MOLENBEEK En trois confrontations officielles en D 1 entre le Brussels et Standard, les Molenbeekois se sont imposés deux fois pour une aux Liégeois. Mais là s'arrêtent le côté positif des choses pour Christ Bruno et ses équipiers. Tout plaide en faveur des leaders. Eux qui surfent sur la vague du succès alors que les pensionnaires du stade Machtens seraient plutôt dans le creux. «Notre situation me déplaît», avoue Christ Bruno. «Tout professionnel doit se fixer des objectifs. On les avait atteints jusqu'à la trêve hivernale. Depuis, on se plaît à remettre en cause la crédibilité que nous avions gagnée. Les raisons? Si on les connaissait, on pourrait remédier à nos soucis. J'espère que tout le monde a envie de redresser la barre car il nous revient de bien préparer notre prochaine campagne via une bonne fin de saison.»

Le défenseur latéral carolo fait déjà partie des anciens de la maison. On le sent très concerné par le sort de ses couleurs. «Et comment! En l'espace de quatre saisons, j'ai tout connu avec le Brussels. Ceux qui ne sont pas concernés doivent rester chez eux! Vis-à-vis du club, des dirigeants et des supporters, on n'a pas le droit de bâcler notre fin de parcours. À la reprise, on avait fait de la cinquième place notre but. Aujourd'hui, on se trouve dans le peu glorieux ventre mou.»

À l'image de l'équipe, notre interlocuteur ne retrouva jamais au second tour le rythme qui était le sien lors de la première moitié de la compétition. «Blessé, j'ai commis l'erreur de vouloir revenir trop vite. J'ai livré l'une ou l'autre mauvaise prestation et l'entraîneur m'a logiquement privé de mon statut de titulaire. Je suis du genre à pouvoir faire mon auto-critique.»

Il fait aussi partie de ces éternels insatisfaits. «Si l'an dernier, le club m'a offert un nouveau contrat portant sur deux saisons, c'est que je le méritais. Ce contrat, il faut le mériter tous les jours.

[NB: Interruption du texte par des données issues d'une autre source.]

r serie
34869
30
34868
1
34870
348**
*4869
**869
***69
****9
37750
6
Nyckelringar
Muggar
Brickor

J'ai rejoint l'élite sur le tard et je monte avec le sourire tous les jours dans ma voiture pour rejoindre le stade. Je pense régulièrement à mon ami Nicolas Flammini qui n'a pas connu la même réussite que moi ou à ces très nombreuses personnes moins chanceuses que moi qui se rendent tous les jours à l'usine; je les respecte d'ailleurs grandement.»

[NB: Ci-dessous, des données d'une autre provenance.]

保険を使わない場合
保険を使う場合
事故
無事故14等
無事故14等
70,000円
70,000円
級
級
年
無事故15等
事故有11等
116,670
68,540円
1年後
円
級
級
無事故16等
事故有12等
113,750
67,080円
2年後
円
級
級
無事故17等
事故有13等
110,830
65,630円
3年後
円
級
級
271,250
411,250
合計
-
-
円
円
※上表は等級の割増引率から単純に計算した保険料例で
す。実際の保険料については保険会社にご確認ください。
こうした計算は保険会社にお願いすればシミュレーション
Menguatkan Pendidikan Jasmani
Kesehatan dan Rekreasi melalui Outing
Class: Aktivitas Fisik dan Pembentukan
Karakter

En bon Carolo (d'origine), Christ Bruno n'aime pas trop le Standard, un club qui lui réussit plutôt bien. «Ce but inscrit sur coup franc en août 2004 qui scella notre premier succès en D 1 constitue l'un de mes meilleurs souvenirs. Ce dimanche, nous serons dans la peau de joueurs qui ont tout... à gagner. Tentons de nous faire plaisir. Pour cela, il faudra ne pas trop réfléchir, rejouer de façon naturelle comme on l'a si bien fait au premier tour.»